# [Required work]
Can you quote each of the entries below word for word, leaving out the pictures?

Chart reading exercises
- Opening Delimiter -
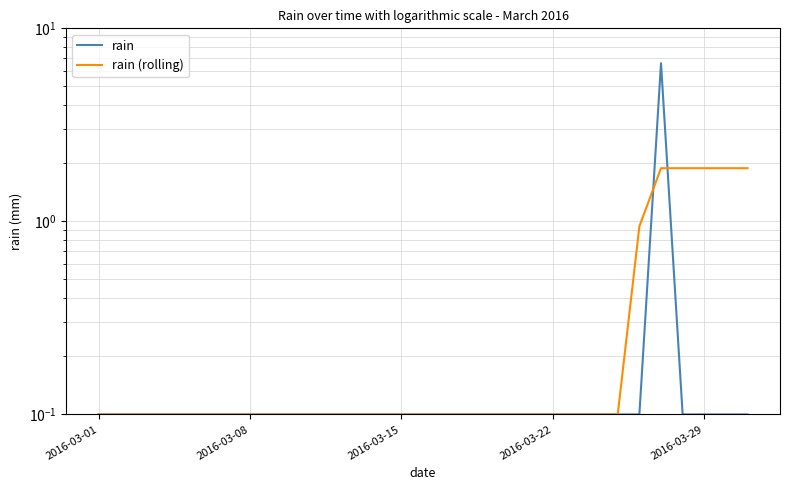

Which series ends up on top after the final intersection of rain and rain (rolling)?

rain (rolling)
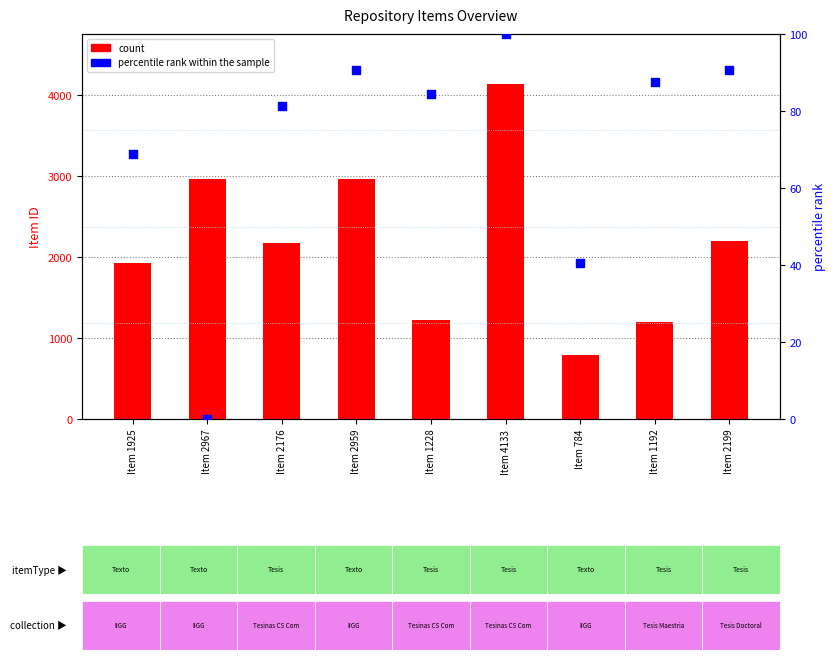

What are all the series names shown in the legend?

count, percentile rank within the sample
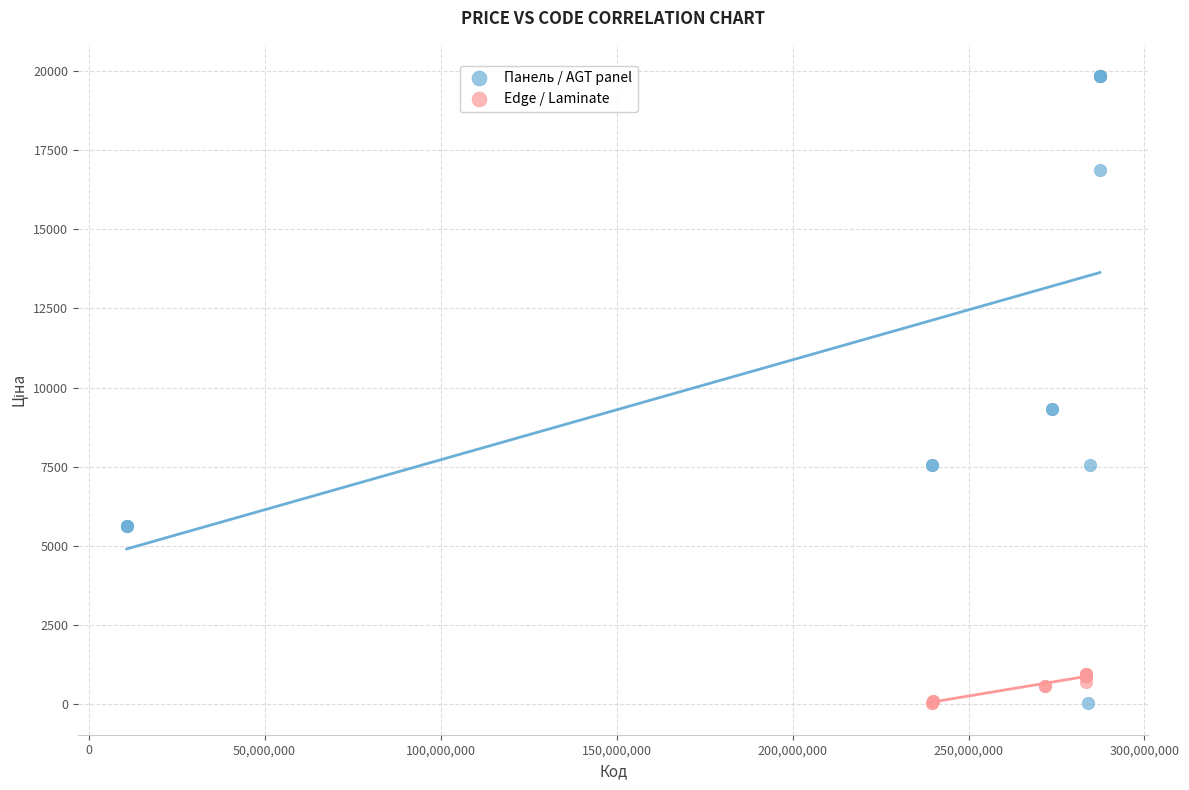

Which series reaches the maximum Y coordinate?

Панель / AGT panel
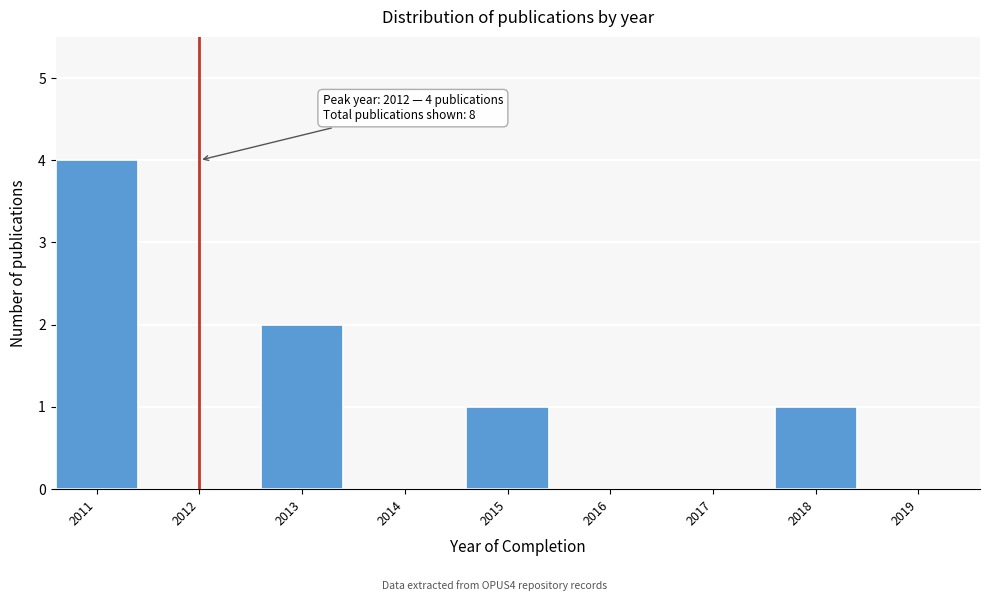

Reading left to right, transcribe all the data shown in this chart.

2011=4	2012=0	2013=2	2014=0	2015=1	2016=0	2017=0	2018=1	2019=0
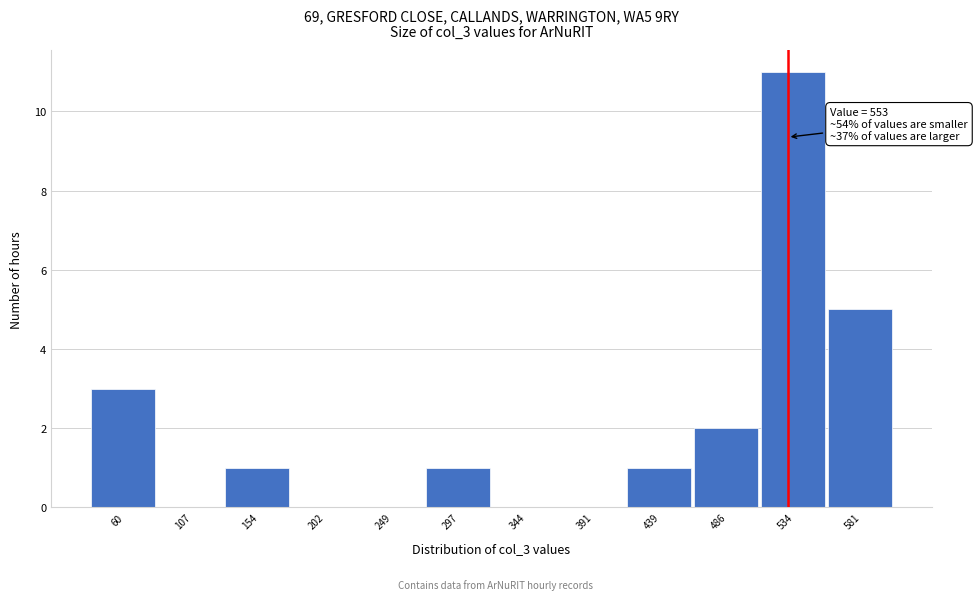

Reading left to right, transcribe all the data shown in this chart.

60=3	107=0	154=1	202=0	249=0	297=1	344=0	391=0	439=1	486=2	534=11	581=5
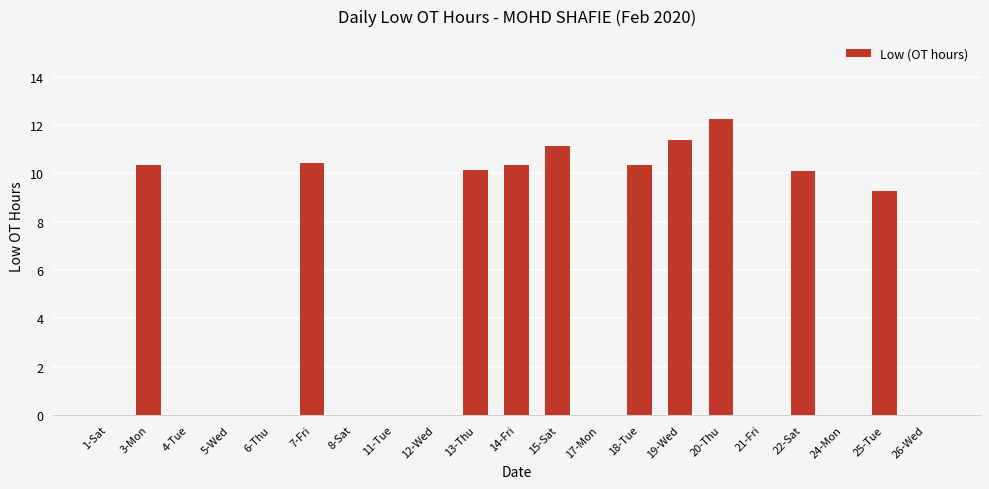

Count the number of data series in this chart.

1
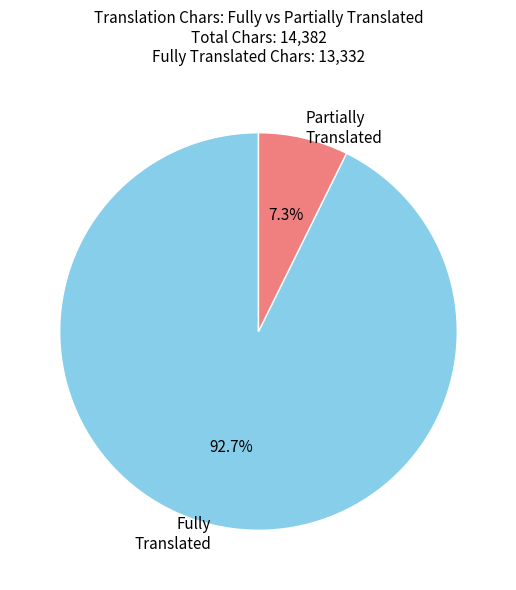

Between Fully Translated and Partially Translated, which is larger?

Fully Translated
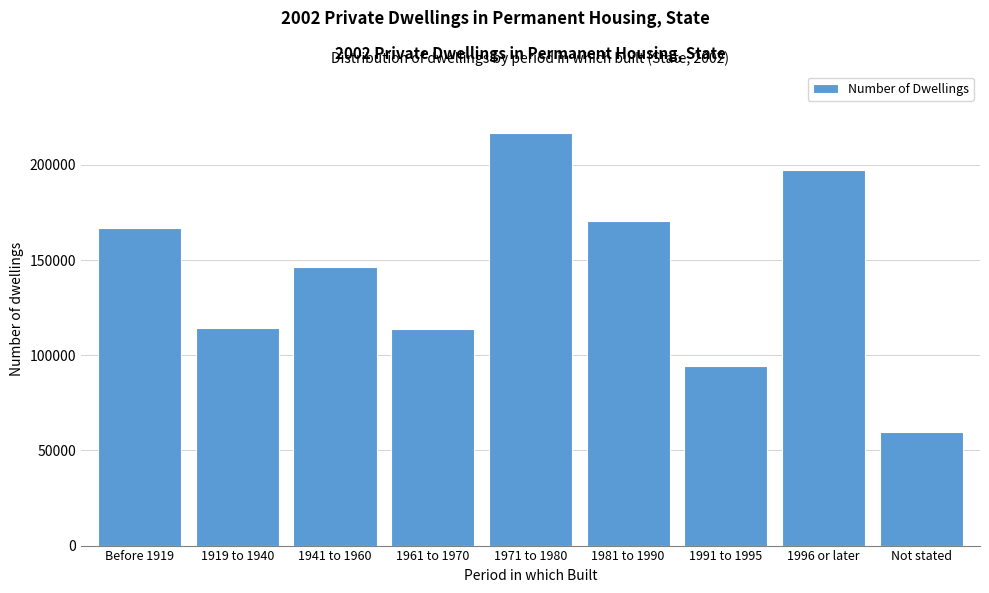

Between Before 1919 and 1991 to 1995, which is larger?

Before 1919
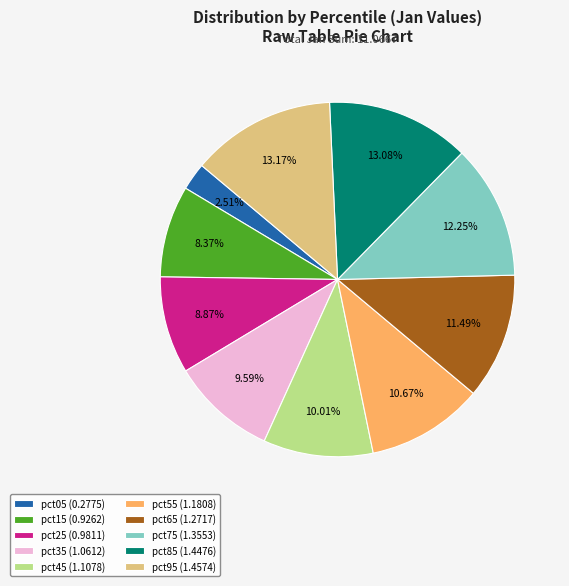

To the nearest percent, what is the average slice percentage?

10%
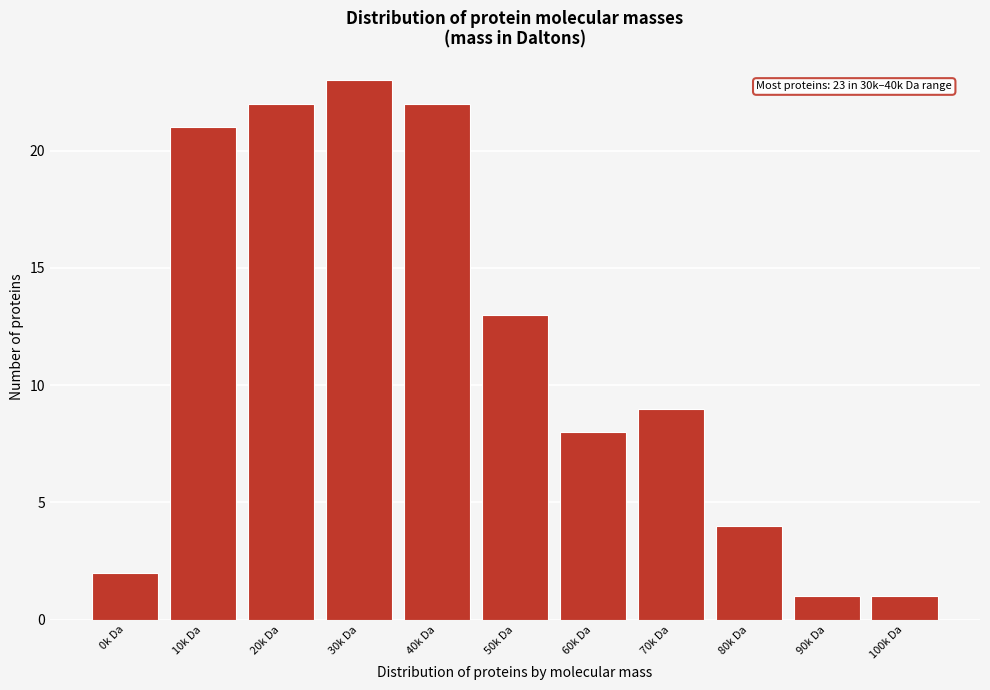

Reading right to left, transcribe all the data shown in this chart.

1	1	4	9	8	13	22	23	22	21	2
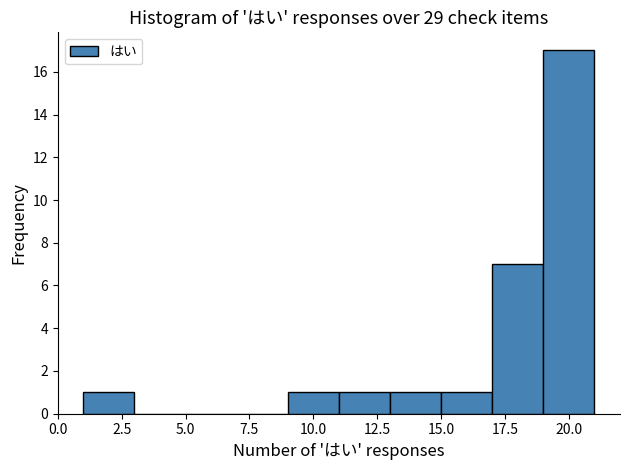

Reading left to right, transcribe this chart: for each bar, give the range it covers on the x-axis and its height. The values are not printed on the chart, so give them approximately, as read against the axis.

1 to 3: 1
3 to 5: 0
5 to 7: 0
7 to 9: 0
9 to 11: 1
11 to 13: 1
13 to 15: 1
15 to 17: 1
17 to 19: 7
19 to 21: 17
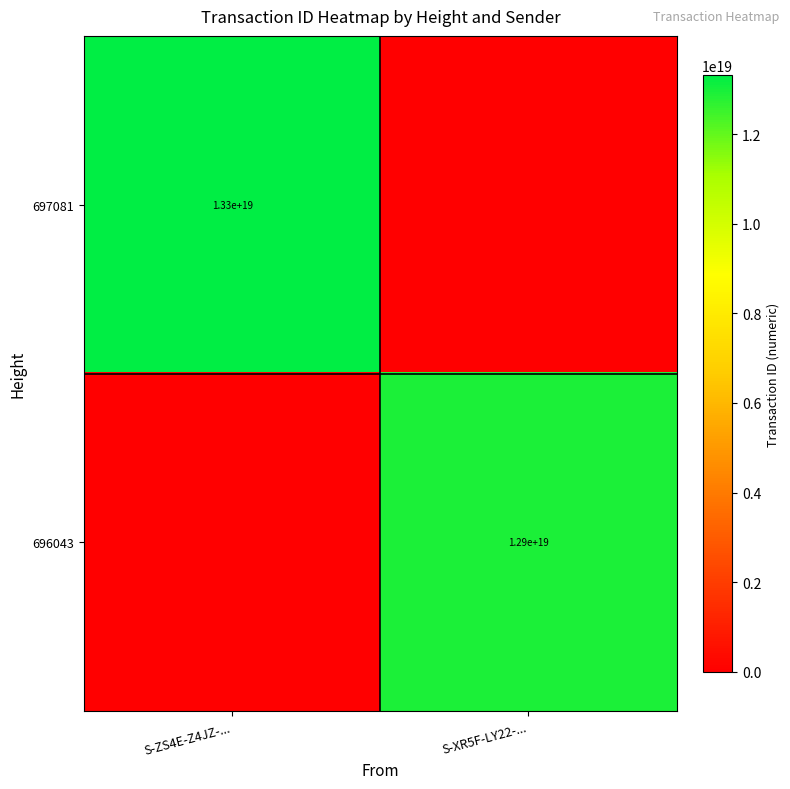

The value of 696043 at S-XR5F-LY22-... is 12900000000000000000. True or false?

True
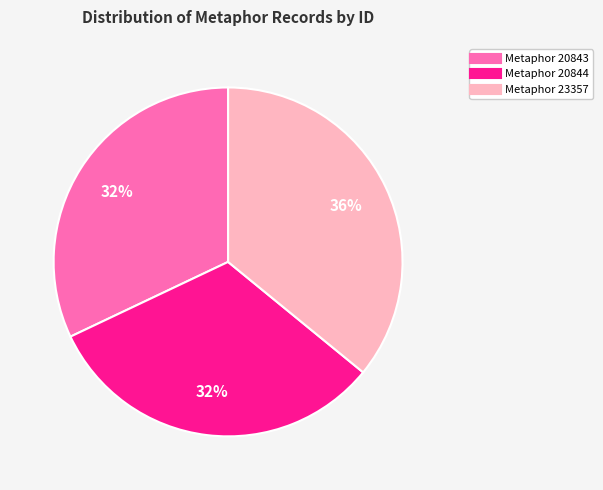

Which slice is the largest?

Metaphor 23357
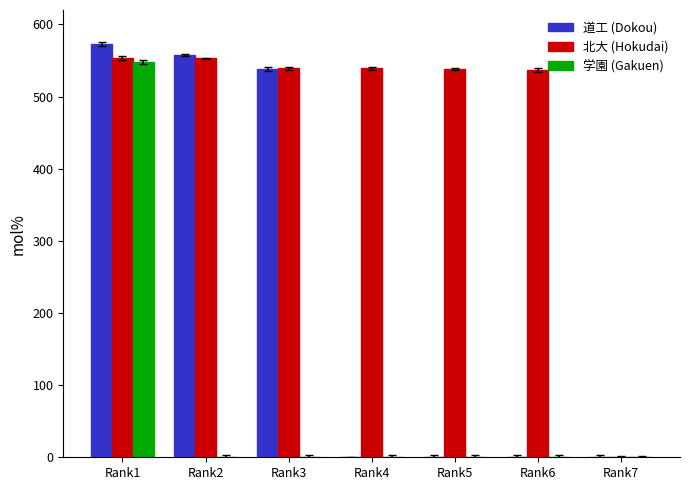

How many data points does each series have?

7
- Closing Delimiter -
# [Written answer]
Which series ends up on top after the final intersection of rain and rain (rolling)?

rain (rolling)

What are all the series names shown in the legend?

count, percentile rank within the sample

Which series reaches the maximum Y coordinate?

Панель / AGT panel

Reading left to right, transcribe all the data shown in this chart.

2011=4	2012=0	2013=2	2014=0	2015=1	2016=0	2017=0	2018=1	2019=0

Reading left to right, transcribe all the data shown in this chart.

60=3	107=0	154=1	202=0	249=0	297=1	344=0	391=0	439=1	486=2	534=11	581=5

Count the number of data series in this chart.

1

Between Fully Translated and Partially Translated, which is larger?

Fully Translated

Between Before 1919 and 1991 to 1995, which is larger?

Before 1919

To the nearest percent, what is the average slice percentage?

10%

Reading right to left, transcribe all the data shown in this chart.

1	1	4	9	8	13	22	23	22	21	2

Reading left to right, transcribe this chart: for each bar, give the range it covers on the x-axis and its height. The values are not printed on the chart, so give them approximately, as read against the axis.

1 to 3: 1
3 to 5: 0
5 to 7: 0
7 to 9: 0
9 to 11: 1
11 to 13: 1
13 to 15: 1
15 to 17: 1
17 to 19: 7
19 to 21: 17

The value of 696043 at S-XR5F-LY22-... is 12900000000000000000. True or false?

True

Which slice is the largest?

Metaphor 23357

How many data points does each series have?

7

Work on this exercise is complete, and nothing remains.